■ Job:
Gather every line in the entries below that contains the string "rbia".

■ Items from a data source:
· · · ·

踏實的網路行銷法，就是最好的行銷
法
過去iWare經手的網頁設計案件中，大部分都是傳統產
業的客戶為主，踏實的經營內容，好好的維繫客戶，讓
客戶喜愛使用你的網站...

· · · ·

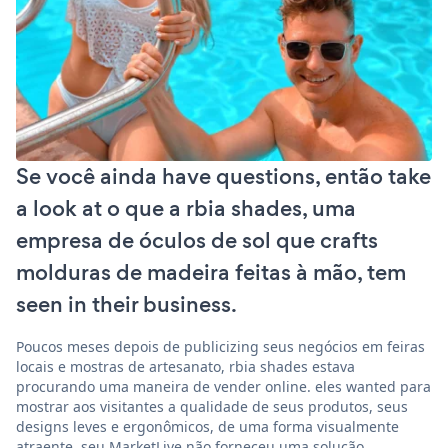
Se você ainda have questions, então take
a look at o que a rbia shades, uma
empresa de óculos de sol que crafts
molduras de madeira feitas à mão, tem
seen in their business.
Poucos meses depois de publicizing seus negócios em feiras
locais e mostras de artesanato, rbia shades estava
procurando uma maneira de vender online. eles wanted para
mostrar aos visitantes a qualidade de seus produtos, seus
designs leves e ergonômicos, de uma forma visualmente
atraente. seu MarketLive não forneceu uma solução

· · · ·

■ Solution for this problem:
a look at o que a rbia shades, uma
locais e mostras de artesanato, rbia shades estava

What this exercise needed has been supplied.